Exercise requirements » Write out the part of the Kafka integration guide that begins at the words "From integrating Apache" and stops after the words "Exchange Data (NSE/BSE)", keeping every character unchanged.

From integrating Apache Kafka at TCS for NSDL/CDSL depository holding feeds, I've learned patterns and best practices for building robust real-time systems. Here's a comprehensive guide to Kafka integration patterns.
Architecture: NSDL/CDSL Depository Feed Processing
1. Data Sources
NSDL Depository Feed
CDSL Depository Feed
Exchange Data (NSE/BSE)
→
2. Kafka Producers
GoLang Services
Schema Registry
Idempotent Producers
→
3. Kafka Topics
holding-updates
order-events
audit-logs
dead-letter
→
4. Kafka Consumers
Consumer Groups
Exactly-Once Processing
Parallel Consumers
→
5. Sinks
Oracle Database
Redis Cache
Monitoring System
Analytics Pipeline
1. Producer Patterns
1.1 Idempotent Producer Implementation
// GoLang Kafka Producer with idempotence
package main
import (
"github.com/segmentio/kafka-go"
"github.com/segmentio/kafka-go/snappy"
"context"
"time"
)
type IdempotentProducer struct {
writer *kafka.Writer
}
func NewIdempotentProducer(brokers []string, topic string) *IdempotentProducer {
return &IdempotentProducer{
writer: &kafka.Writer{
Addr: kafka.TCP(brokers...),
Topic: topic,
Balancer: &kafka.LeastBytes{},
RequiredAcks: kafka.RequireAll, // Wait for all replicas
Async: false, // Synchronous production
Compression: snappy.NewCompression(),
BatchTimeout: 50 * time.Millisecond,
BatchSize: 100,
// Idempotence configuration
Transport: &kafka.Transport{
Idempotent: true,
TransactionalID: "producer-1",
},
},
}
}
func (p *IdempotentProducer) Produce(ctx context.Context, key, value []byte) error {
message := kafka.Message{
Key: key,
Value: value,
Time: time.Now(),
Headers: []kafka.Header{
{Key: "producer-id", Value: []byte("holding-service")},
{Key: "message-id", Value: []byte(generateUUID())},
},
}
// Transactional production
err := p.writer.WriteMessages(ctx, message)
if err != nil {
// Implement retry logic with exponential backoff
return p.retryProduce(ctx, message, err)
}
return nil
}
func (p *IdempotentProducer) retryProduce(ctx context.Context, msg kafka.Message, err error) error {
backoff := time.Millisecond * 100
maxRetries := 5
for i := 0; i < maxRetries; i++ {
time.Sleep(backoff)

Entries supplied »
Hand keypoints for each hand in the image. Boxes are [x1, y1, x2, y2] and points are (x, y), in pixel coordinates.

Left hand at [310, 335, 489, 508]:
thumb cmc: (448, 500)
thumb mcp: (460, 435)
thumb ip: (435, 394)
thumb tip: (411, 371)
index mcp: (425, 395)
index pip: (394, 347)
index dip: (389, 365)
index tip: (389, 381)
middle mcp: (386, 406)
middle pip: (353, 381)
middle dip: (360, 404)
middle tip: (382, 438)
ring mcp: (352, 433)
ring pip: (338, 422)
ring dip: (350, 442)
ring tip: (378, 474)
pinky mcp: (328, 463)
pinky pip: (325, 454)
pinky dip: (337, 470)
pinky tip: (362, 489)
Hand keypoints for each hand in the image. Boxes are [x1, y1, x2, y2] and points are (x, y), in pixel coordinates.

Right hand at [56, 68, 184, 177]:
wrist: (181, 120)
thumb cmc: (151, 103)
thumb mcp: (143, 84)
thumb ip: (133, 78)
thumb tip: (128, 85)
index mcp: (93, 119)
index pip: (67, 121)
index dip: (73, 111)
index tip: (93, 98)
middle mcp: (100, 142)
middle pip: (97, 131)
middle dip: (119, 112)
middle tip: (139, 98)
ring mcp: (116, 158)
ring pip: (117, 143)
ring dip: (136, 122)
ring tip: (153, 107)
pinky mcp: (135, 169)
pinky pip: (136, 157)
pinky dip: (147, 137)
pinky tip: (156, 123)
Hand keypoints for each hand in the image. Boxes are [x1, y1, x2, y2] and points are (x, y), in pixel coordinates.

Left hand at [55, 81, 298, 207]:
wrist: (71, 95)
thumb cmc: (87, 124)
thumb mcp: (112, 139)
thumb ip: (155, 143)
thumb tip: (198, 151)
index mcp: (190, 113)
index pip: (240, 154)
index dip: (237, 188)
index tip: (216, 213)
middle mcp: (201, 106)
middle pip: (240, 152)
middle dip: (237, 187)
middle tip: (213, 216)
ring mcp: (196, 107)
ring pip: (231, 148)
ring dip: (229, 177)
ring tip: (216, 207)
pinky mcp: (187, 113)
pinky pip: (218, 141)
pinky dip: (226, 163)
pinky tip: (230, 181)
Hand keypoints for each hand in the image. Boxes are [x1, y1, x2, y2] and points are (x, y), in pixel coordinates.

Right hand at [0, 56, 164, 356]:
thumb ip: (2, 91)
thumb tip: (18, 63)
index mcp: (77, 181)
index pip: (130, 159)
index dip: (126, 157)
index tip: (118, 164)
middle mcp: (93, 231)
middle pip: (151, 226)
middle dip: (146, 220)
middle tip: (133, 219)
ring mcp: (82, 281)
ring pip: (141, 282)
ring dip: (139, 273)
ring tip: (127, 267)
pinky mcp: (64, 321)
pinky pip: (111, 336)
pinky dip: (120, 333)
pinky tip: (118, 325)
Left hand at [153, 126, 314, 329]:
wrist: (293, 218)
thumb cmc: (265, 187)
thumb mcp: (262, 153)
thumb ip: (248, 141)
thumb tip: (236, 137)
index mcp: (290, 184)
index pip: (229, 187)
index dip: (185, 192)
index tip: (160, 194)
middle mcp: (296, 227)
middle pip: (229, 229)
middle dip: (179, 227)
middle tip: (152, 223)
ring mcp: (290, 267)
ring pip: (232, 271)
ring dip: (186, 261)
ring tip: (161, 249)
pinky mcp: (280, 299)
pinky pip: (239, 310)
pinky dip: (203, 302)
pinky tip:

Task result »
From integrating Apache Kafka at TCS for NSDL/CDSL depository holding feeds, I've learned patterns and best practices for building robust real-time systems. Here's a comprehensive guide to Kafka integration patterns.
Architecture: NSDL/CDSL Depository Feed Processing
1. Data Sources
NSDL Depository Feed
CDSL Depository Feed
Exchange Data (NSE/BSE)